Some Programming Notes
Some of the stuff I’ve run across in the last few months that I consider cool:
Emscripten is a LLVM-based C++ compiler that emits JavaScript code, specifically asm.JS. This is being used to try to bring Avida-ED to the browser, since Avida has a C++ codebase.
Speaking of JavaScript, since Diane has been using that as her primary language at work I’ve been picking it up as well. Tim Schmidt recommended JavaScript: The Good Parts as a resource, which so far seems like a pretty good guide to it generally. It is certainly an update on the venerable O’Reilly tome, “JavaScript: The Definitive Guide”. Once one starts to get further into things, one does run into a problem… which JavaScript framework should I use? JavaScript frameworks appear to be the mayflies of computer science. There are tons of extinct, abandoned codebases in this space. If you go by the number of StackOverflow questions, JQuery is the winner, and that would certainly indicate it isn’t likely to die soon. However, I’ve been attracted to the Dojo toolkit, another recommendation from Tim Schmidt. It seems more cohesive than JQuery in my limited exposure to each.
Something that seemed missing from JavaScript coding was a RAD (Rapid Application Development environment). Maybe there are a batch out there that I’m missing, but the one I was actually able to track down and make work was Maqetta. This does appear to fall into the realm of projects that are no longer active, but at least the tool is free and still functional as it is. It is pretty well tied into Dojo’s widgets (called Dijits). There are a few things that experience teaches about Maqetta. While I’m used to a RAD that allows doing whatever I want to the code, Maqetta tends to break down when trying to parse additions like HTML comments. It seems that Maqetta’s role is pretty much GUI design tool, and the plumbing should be left to the end of the design process. Another oddity is Maqetta’s insistence on “registered users”. All you have to do is provide an email address and associate a password with it. The email address does not have to work. In fact, Maqetta doesn’t even have a “lost your password” facility. You either remember it or you can write off your work on that project. And, by the way, it seems that Maqetta associates each login to a specific project, so you’ll just want to create new logins for each new project that you want. Maqetta has a handy “download project as Zip” button, which gets a zip file that can be deployed in a web server. What doesn’t seem to work is importing that zip file into a different Maqetta installation. There are definite flaws, but Maqetta is still a useful tool if you have a complex user interface to get laid out in a short amount of time.
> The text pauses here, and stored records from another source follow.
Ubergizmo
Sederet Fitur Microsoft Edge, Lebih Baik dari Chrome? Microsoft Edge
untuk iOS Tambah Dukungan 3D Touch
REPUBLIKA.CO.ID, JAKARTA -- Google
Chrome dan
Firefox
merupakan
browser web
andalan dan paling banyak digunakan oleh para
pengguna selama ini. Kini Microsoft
I had done some mapping using Python and the Folium package. Folium is a wrapper for Leaflet.JS maps. Lately, I’ve been looking at more direct use of Leaflet, especially to allow me to use the “imageOverlay” function. That permits me to generate a graphic that a browser can load (say, in PNG), and overlay it on a map given the specification of latitude and longitude for two of its corners. I can also specify an opacity.
To get Python and JavaScript talking, I’ve also been looking at web micro-frameworks. A lot of people use and like Flask for this, but I’ve been finding that I am getting good results with CherryPy. I can contemplate deploying a Dojo application created with Maqetta with use of CherryPy for both static and dynamic content. Maqetta collects a bunch of JavaScript libraries and CSS in a directory tree, and it would be a pain to have to individually set entries for each file that should be served. Another approach would be to use something like PyJS to generate JavaScript, but much of what I want to do involves Python’s stack for scientific computing, including NumPy, SciPy, and Pandas. I think I am stuck with a client-server model in order to combine JavaScript web application UI work with a full scientific Python stack on the backend.
On the computational finance side of things, some time ago I scraped the Wikipedia page on the Standard and Poor’s 500 to get the listing of stock ticker abbreviations. That serves as the basis of the stocks I have some automated tracking tools operating on. I noticed that some of the ticker names in that list no longer get data updates. Companies change, and so does S&P 500 membership. A search took me to Pollock’s S&P 500 dataset code. I had to uncomment the line in the “execute” function in constiuents.py to actually download a file from the Standard and Poor’s website to get it to work. I wrote a few support functions so that if I ask for an S&P 500 list, it will check to see if the downloaded file is more recent than one hour, and if it isn’t it will update that. I can get either a Pandas dataframe with the ticker names and their ancillary financial data, or a simple list like what I’m already using in my other code.
The computational finance codebase I have is an excellent candidate for putting a JavaScript UI on. Currently, I don’t have a UI as such; it generates a PDF of the daily results. The Python script emits LaTeX markup which gets compiled into the PDF. The PDF would still be useful, but the interactivity of a UI would provide a lot more scope for features.